The records below are to be copied exactly, with every picture left out.

== EXERCISE INPUTS

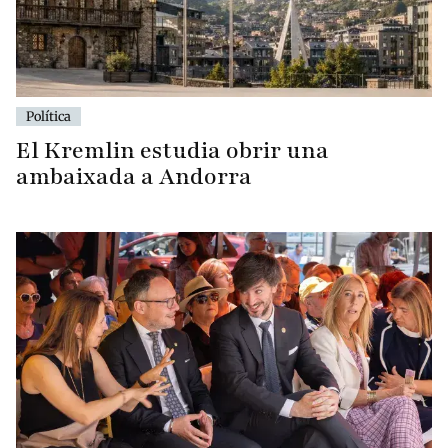
Política
El Kremlin estudia obrir una
ambaixada a Andorra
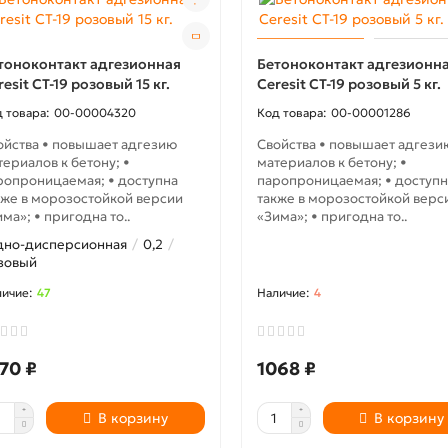
тоноконтакт адгезионная
Бетоноконтакт адгезионн
resit СТ-19 розовый 15 кг.
Ceresit СТ-19 розовый 5 кг.
00-00004320
00-00001286
ойства • повышает адгезию
Свойства • повышает адгези
териалов к бетону; •
материалов к бетону; •
ропроницаемая; • доступна
паропроницаемая; • доступн
кже в морозостойкой версии
также в морозостойкой верс
ма»; • пригодна то..
«Зима»; • пригодна то..
дно-дисперсионная
0,2
зовый
47
4
70 ₽
1068 ₽
В корзину
В корзину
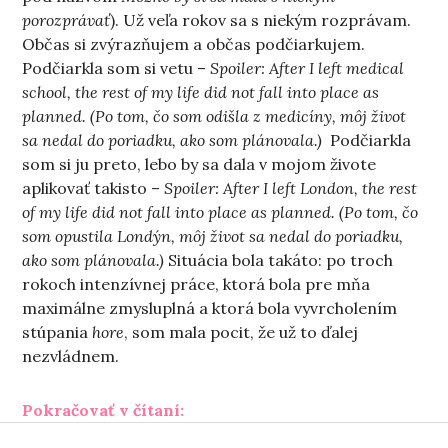
porozprávať
). Už veľa rokov sa s niekým rozprávam.
Občas si zvýrazňujem a občas podčiarkujem.
Podčiarkla som si vetu –
Spoiler: After I left medical
school, the rest of my life did not fall into place as
planned. (Po tom, čo som odišla z medicíny, môj život
sa nedal do poriadku, ako som plánovala.)
Podčiarkla
som si ju preto, lebo by sa dala v mojom živote
aplikovať takisto –
Spoiler: After I left London, the rest
of my life did not fall into place as planned. (Po tom, čo
som opustila Londýn, môj život sa nedal do poriadku,
ako som plánovala.)
Situácia bola takáto: po troch
rokoch intenzívnej práce, ktorá bola pre mňa
maximálne zmysluplná a ktorá bola vyvrcholením
stúpania
hore
, som mala pocit, že už to ďalej
nezvládnem.
„Schrödingerov život“
Pokračovať v čítaní:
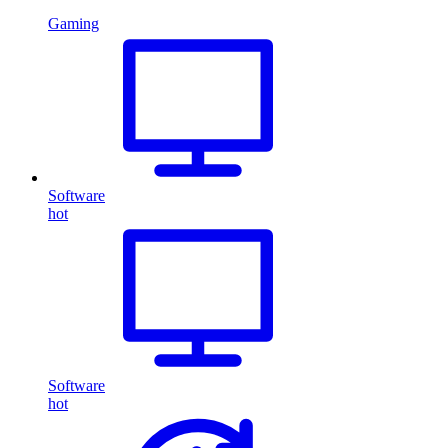
Gaming
Software
hot
Software
hot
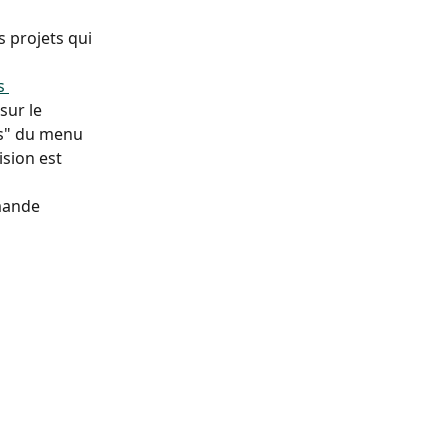
 projets qui 
s 
ur le 
s" du menu 
sion est 
mande 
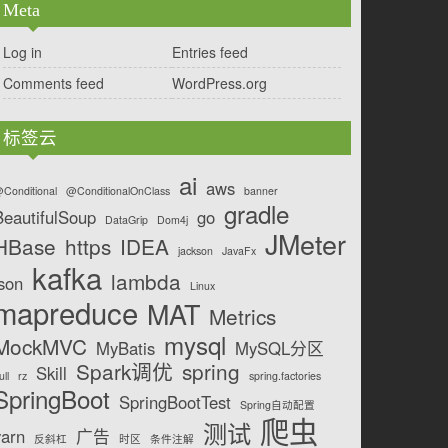
Meta
Log in
Entries feed
Comments feed
WordPress.org
标签云
ai
aws
Conditional
@ConditionalOnClass
banner
gradle
BeautifulSoup
go
DataGrip
Dom4j
JMeter
HBase
https
IDEA
jackson
JavaFx
kafka
lambda
json
Linux
mapreduce
MAT
Metrics
mysql
MockMVC
MyBatis
MySQL分区
Spark调优
spring
Skill
ull
rz
spring.factories
SpringBoot
SpringBootTest
Spring自动配置
爬虫
测试
yarn
广告
反斜杠
时区
条件注解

====

» **SOLUTION TO THE PROBLEM**:
Política
El Kremlin estudia obrir una
ambaixada a Andorra
тоноконтакт адгезионная
Бетоноконтакт адгезионн
resit СТ-19 розовый 15 кг.
Ceresit СТ-19 розовый 5 кг.
00-00004320
00-00001286
ойства • повышает адгезию
Свойства • повышает адгези
териалов к бетону; •
материалов к бетону; •
ропроницаемая; • доступна
паропроницаемая; • доступн
кже в морозостойкой версии
также в морозостойкой верс
ма»; • пригодна то..
«Зима»; • пригодна то..
дно-дисперсионная
0,2
зовый
47
4
70 ₽
1068 ₽
В корзину
В корзину
porozprávať
). Už veľa rokov sa s niekým rozprávam.
Občas si zvýrazňujem a občas podčiarkujem.
Podčiarkla som si vetu –
Spoiler: After I left medical
school, the rest of my life did not fall into place as
planned. (Po tom, čo som odišla z medicíny, môj život
sa nedal do poriadku, ako som plánovala.)
Podčiarkla
som si ju preto, lebo by sa dala v mojom živote
aplikovať takisto –
Spoiler: After I left London, the rest
of my life did not fall into place as planned. (Po tom, čo
som opustila Londýn, môj život sa nedal do poriadku,
ako som plánovala.)
Situácia bola takáto: po troch
rokoch intenzívnej práce, ktorá bola pre mňa
maximálne zmysluplná a ktorá bola vyvrcholením
stúpania
hore
, som mala pocit, že už to ďalej
nezvládnem.
„Schrödingerov život“
Pokračovať v čítaní:
Gaming
Software
hot
Software
hot
 projets qui 
s 
ur le 
s" du menu 
sion est 
mande 
Meta
Log in
Entries feed
Comments feed
WordPress.org
标签云
ai
aws
Conditional
@ConditionalOnClass
banner
gradle
BeautifulSoup
go
DataGrip
Dom4j
JMeter
HBase
https
IDEA
jackson
JavaFx
kafka
lambda
json
Linux
mapreduce
MAT
Metrics
mysql
MockMVC
MyBatis
MySQL分区
Spark调优
spring
Skill
ull
rz
spring.factories
SpringBoot
SpringBootTest
Spring自动配置
爬虫
测试
yarn
广告
反斜杠
时区
条件注解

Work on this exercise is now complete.